**Prompt**
Could the entries below be reproduced exactly, with the images removed?

-------- Provided records --------

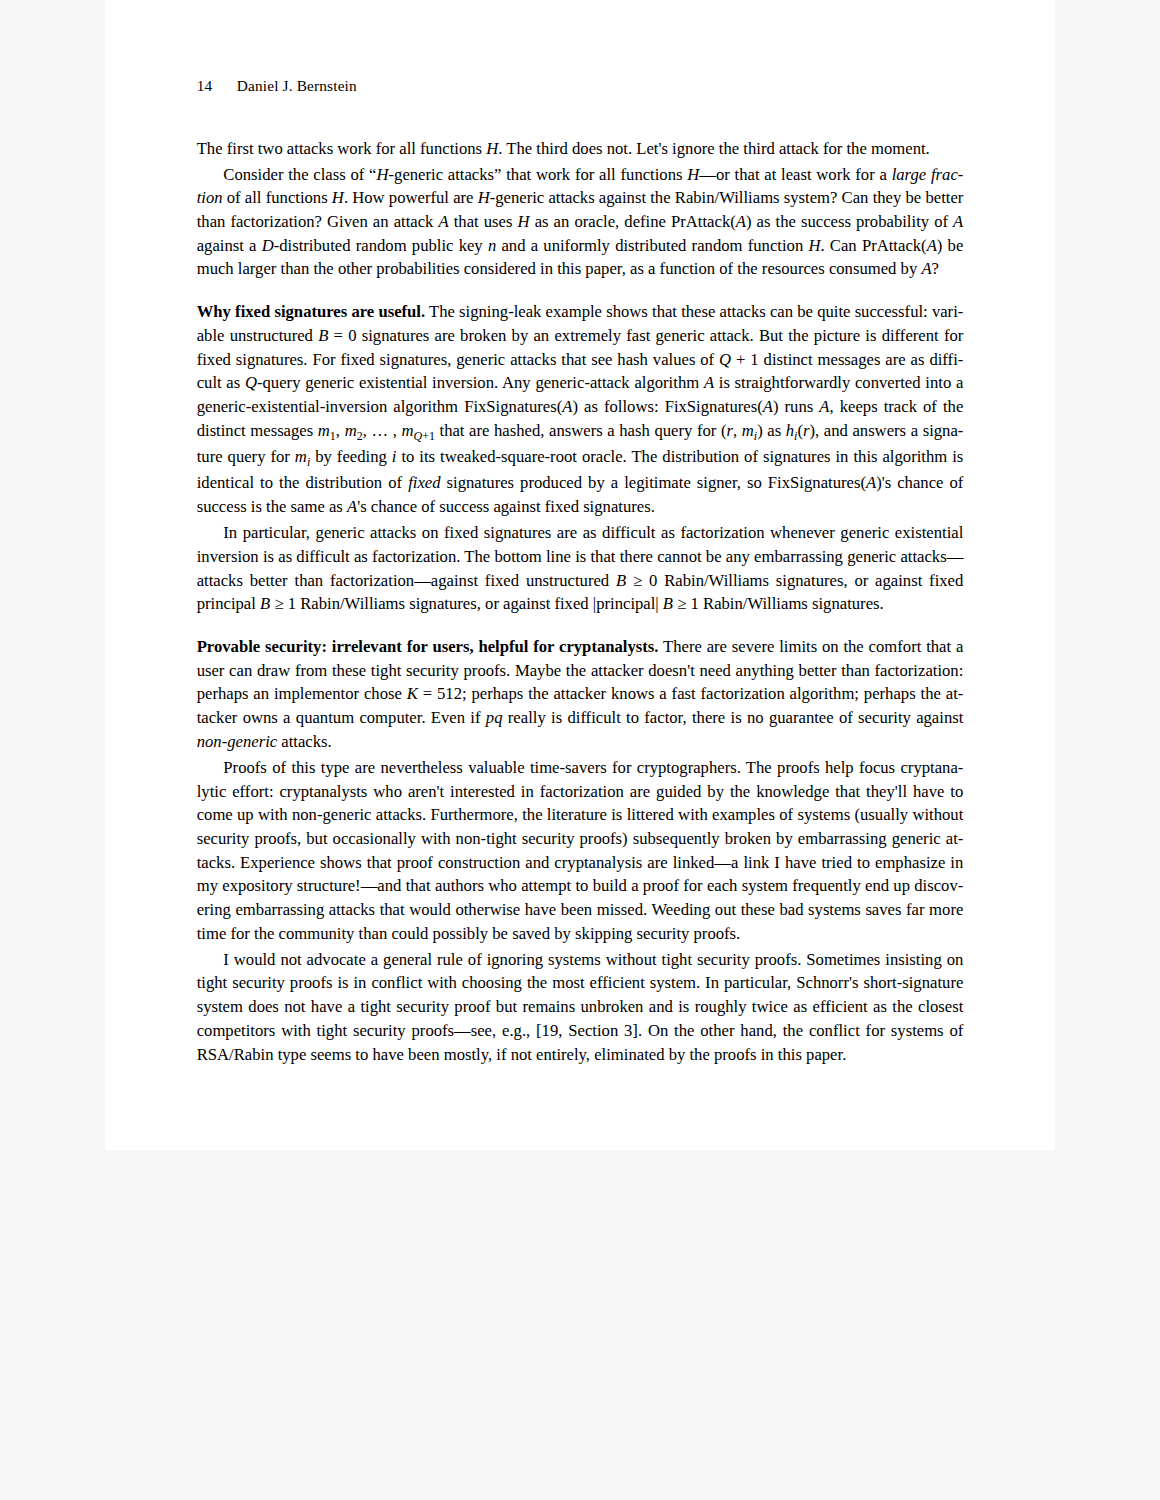14 Daniel J. Bernstein
The first two attacks work for all functions H. The third does not. Let's ignore the third attack for the moment.
Consider the class of “H-generic attacks” that work for all functions H—or that at least work for a large fraction of all functions H. How powerful are H-generic attacks against the Rabin/Williams system? Can they be better than factorization? Given an attack A that uses H as an oracle, define PrAttack(A) as the success probability of A against a D-distributed random public key n and a uniformly distributed random function H. Can PrAttack(A) be much larger than the other probabilities considered in this paper, as a function of the resources consumed by A?
Why fixed signatures are useful. The signing-leak example shows that these attacks can be quite successful: variable unstructured B = 0 signatures are broken by an extremely fast generic attack. But the picture is different for fixed signatures. For fixed signatures, generic attacks that see hash values of Q + 1 distinct messages are as difficult as Q-query generic existential inversion. Any generic-attack algorithm A is straightforwardly converted into a generic-existential-inversion algorithm FixSignatures(A) as follows: FixSignatures(A) runs A, keeps track of the distinct messages m1, m2, … , mQ+1 that are hashed, answers a hash query for (r, mi) as hi(r), and answers a signature query for mi by feeding i to its tweaked-square-root oracle. The distribution of signatures in this algorithm is identical to the distribution of fixed signatures produced by a legitimate signer, so FixSignatures(A)'s chance of success is the same as A's chance of success against fixed signatures.
In particular, generic attacks on fixed signatures are as difficult as factorization whenever generic existential inversion is as difficult as factorization. The bottom line is that there cannot be any embarrassing generic attacks—attacks better than factorization—against fixed unstructured B ≥ 0 Rabin/Williams signatures, or against fixed principal B ≥ 1 Rabin/Williams signatures, or against fixed |principal| B ≥ 1 Rabin/Williams signatures.
Provable security: irrelevant for users, helpful for cryptanalysts. There are severe limits on the comfort that a user can draw from these tight security proofs. Maybe the attacker doesn't need anything better than factorization: perhaps an implementor chose K = 512; perhaps the attacker knows a fast factorization algorithm; perhaps the attacker owns a quantum computer. Even if pq really is difficult to factor, there is no guarantee of security against non-generic attacks.
Proofs of this type are nevertheless valuable time-savers for cryptographers. The proofs help focus cryptanalytic effort: cryptanalysts who aren't interested in factorization are guided by the knowledge that they'll have to come up with non-generic attacks. Furthermore, the literature is littered with examples of systems (usually without security proofs, but occasionally with non-tight security proofs) subsequently broken by embarrassing generic attacks. Experience shows that proof construction and cryptanalysis are linked—a link I have tried to emphasize in my expository structure!—and that authors who attempt to build a proof for each system frequently end up discovering embarrassing attacks that would otherwise have been missed. Weeding out these bad systems saves far more time for the community than could possibly be saved by skipping security proofs.
I would not advocate a general rule of ignoring systems without tight security proofs. Sometimes insisting on tight security proofs is in conflict with choosing the most efficient system. In particular, Schnorr's short-signature system does not have a tight security proof but remains unbroken and is roughly twice as efficient as the closest competitors with tight security proofs—see, e.g., [19, Section 3]. On the other hand, the conflict for systems of RSA/Rabin type seems to have been mostly, if not entirely, eliminated by the proofs in this paper.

--------

**Output for this task**
14 Daniel J. Bernstein
The first two attacks work for all functions H. The third does not. Let's ignore the third attack for the moment.
Consider the class of “H-generic attacks” that work for all functions H—or that at least work for a large fraction of all functions H. How powerful are H-generic attacks against the Rabin/Williams system? Can they be better than factorization? Given an attack A that uses H as an oracle, define PrAttack(A) as the success probability of A against a D-distributed random public key n and a uniformly distributed random function H. Can PrAttack(A) be much larger than the other probabilities considered in this paper, as a function of the resources consumed by A?
Why fixed signatures are useful. The signing-leak example shows that these attacks can be quite successful: variable unstructured B = 0 signatures are broken by an extremely fast generic attack. But the picture is different for fixed signatures. For fixed signatures, generic attacks that see hash values of Q + 1 distinct messages are as difficult as Q-query generic existential inversion. Any generic-attack algorithm A is straightforwardly converted into a generic-existential-inversion algorithm FixSignatures(A) as follows: FixSignatures(A) runs A, keeps track of the distinct messages m1, m2, … , mQ+1 that are hashed, answers a hash query for (r, mi) as hi(r), and answers a signature query for mi by feeding i to its tweaked-square-root oracle. The distribution of signatures in this algorithm is identical to the distribution of fixed signatures produced by a legitimate signer, so FixSignatures(A)'s chance of success is the same as A's chance of success against fixed signatures.
In particular, generic attacks on fixed signatures are as difficult as factorization whenever generic existential inversion is as difficult as factorization. The bottom line is that there cannot be any embarrassing generic attacks—attacks better than factorization—against fixed unstructured B ≥ 0 Rabin/Williams signatures, or against fixed principal B ≥ 1 Rabin/Williams signatures, or against fixed |principal| B ≥ 1 Rabin/Williams signatures.
Provable security: irrelevant for users, helpful for cryptanalysts. There are severe limits on the comfort that a user can draw from these tight security proofs. Maybe the attacker doesn't need anything better than factorization: perhaps an implementor chose K = 512; perhaps the attacker knows a fast factorization algorithm; perhaps the attacker owns a quantum computer. Even if pq really is difficult to factor, there is no guarantee of security against non-generic attacks.
Proofs of this type are nevertheless valuable time-savers for cryptographers. The proofs help focus cryptanalytic effort: cryptanalysts who aren't interested in factorization are guided by the knowledge that they'll have to come up with non-generic attacks. Furthermore, the literature is littered with examples of systems (usually without security proofs, but occasionally with non-tight security proofs) subsequently broken by embarrassing generic attacks. Experience shows that proof construction and cryptanalysis are linked—a link I have tried to emphasize in my expository structure!—and that authors who attempt to build a proof for each system frequently end up discovering embarrassing attacks that would otherwise have been missed. Weeding out these bad systems saves far more time for the community than could possibly be saved by skipping security proofs.
I would not advocate a general rule of ignoring systems without tight security proofs. Sometimes insisting on tight security proofs is in conflict with choosing the most efficient system. In particular, Schnorr's short-signature system does not have a tight security proof but remains unbroken and is roughly twice as efficient as the closest competitors with tight security proofs—see, e.g., [19, Section 3]. On the other hand, the conflict for systems of RSA/Rabin type seems to have been mostly, if not entirely, eliminated by the proofs in this paper.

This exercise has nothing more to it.